The AKLNG natural gas project will be big enough to supply 5 percent of the world’s natural gas. It will carry enough gas to meet the entire natural gas needs of Germany.
So said Steve Butt of ExxonMobil, the person at the top of the megaproject that expects to bring natural gas from the North Slope to Cook Inlet for export.
The project is estimated to cost between $45 billion and $65 billion in total, and the state of Alaska will have a one-quarter share of the profits — and the expenses — of what is right now the largest natural gas project in the world.
“It’s an enormous undertaking,” said Butt, who spoke to the finance committees of both bodies of the Alaska Legislature on Friday.
The Legislature has convened in special session as it weighs whether to allocate $157.6 million to pay for the state’s share of the first phase of AKLNG.
To avoid paying up front for its one-quarter share in the project, the state entered into a contract with TransCanada. Under the terms of the agreement, TransCanada pays all of the state’s direct costs until construction begins, then half of the state’s share of construction costs. In return, the state gives TransCanada a cut of its revenue once gas starts flowing.
If the pipeline deal falls apart for any reason, or if TransCanada wants to walk away from it, the state must repay TransCanada every dollar plus 7.1 percent interest.
That’s a high interest rate compared to the open market, which is why the state is considering a buyout and has earmarked $68 million of the legislative request to take an “offramp” built into the TransCanada contract. If the state doesn’t act by Dec. 31, its next offramp is years (and hundreds of millions of dollars) later.
Butt said that though he’s been seconded to AKLNG from ExxonMobil, because the state is a partner in the project, “that means I work for you.”
“You’re paying for about 25 percent of my appearance here. I guess this arm, and part of this leg,” he added with a joke.
Under questioning from Sen. Anna MacKinnon, R-Anchorage and chairwoman of the Senate Finance Committee, Butt said work on AKLNG is already more advanced than any other of the state’s failed gas pipeline efforts.

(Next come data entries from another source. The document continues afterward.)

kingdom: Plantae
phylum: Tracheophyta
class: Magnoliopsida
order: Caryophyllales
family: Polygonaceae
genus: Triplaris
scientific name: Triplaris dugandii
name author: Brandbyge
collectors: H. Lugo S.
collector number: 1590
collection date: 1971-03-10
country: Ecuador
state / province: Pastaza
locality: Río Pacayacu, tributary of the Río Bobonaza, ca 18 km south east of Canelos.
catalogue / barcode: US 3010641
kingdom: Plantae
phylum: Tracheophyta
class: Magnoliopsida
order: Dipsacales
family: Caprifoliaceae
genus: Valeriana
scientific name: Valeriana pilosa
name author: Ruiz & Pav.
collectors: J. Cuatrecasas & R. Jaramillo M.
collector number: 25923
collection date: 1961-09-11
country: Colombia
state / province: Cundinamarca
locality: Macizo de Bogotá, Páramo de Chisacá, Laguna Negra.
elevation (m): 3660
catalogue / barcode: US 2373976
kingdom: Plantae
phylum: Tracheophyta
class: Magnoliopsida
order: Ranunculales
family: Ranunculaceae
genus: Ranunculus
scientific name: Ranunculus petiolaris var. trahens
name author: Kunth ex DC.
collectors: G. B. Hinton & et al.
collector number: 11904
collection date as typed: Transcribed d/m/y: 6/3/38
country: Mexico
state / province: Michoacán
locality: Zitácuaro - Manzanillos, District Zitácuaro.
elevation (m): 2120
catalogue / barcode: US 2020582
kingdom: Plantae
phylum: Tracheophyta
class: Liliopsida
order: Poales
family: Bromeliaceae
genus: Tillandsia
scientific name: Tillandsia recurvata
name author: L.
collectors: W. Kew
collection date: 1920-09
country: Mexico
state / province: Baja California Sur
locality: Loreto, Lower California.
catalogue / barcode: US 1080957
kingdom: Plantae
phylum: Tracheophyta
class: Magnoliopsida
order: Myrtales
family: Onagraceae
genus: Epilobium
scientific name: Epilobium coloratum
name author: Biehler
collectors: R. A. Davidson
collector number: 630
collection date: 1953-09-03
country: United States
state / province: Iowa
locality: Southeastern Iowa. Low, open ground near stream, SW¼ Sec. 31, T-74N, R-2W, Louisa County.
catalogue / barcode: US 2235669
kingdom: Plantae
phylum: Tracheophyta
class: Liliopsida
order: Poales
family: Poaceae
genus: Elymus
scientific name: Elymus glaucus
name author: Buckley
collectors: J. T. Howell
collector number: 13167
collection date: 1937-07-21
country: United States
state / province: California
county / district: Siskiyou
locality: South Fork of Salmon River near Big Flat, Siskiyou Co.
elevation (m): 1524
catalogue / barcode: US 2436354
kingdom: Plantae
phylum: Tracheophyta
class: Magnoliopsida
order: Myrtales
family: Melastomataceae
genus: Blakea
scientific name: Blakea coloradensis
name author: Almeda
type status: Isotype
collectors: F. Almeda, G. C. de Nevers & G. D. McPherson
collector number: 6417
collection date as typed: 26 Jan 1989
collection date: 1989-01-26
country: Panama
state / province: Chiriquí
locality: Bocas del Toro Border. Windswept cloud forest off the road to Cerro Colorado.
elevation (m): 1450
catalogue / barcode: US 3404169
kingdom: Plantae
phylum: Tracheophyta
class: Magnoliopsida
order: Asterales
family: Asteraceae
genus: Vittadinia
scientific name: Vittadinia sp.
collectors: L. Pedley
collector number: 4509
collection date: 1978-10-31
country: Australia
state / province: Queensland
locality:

To date, the state and its partners — BP, ConocoPhillips, ExxonMobil and TransCanada — have spent about $435 million on AKLNG.
“We spend about $30 million a month right now,” he said.
That’s more than was spent on the failed Alaska Gasline Inducement Act ($330 million), Denali Gas Pipeline ($100 million), Yukon-Pacific, or the Alaska Natural Gas Transportation System.
When the AKLNG partners enter the next stage of pipeline prep at the end of 2016, AKLNG will have spent more than all of those previous projects combined.
Butt reassured legislators that AKLNG remains economically viable and is advancing on track, something that remains a concern of lawmakers. If the state buys out TransCanada’s share of the project, the state-owned Alaska Gasline Development Corporation will take charge of the state’s quarter-share of the effort.
Butt said the AGDC is prepared for that eventuality.
The Legislature is expected to take a final vote on the buyout this week.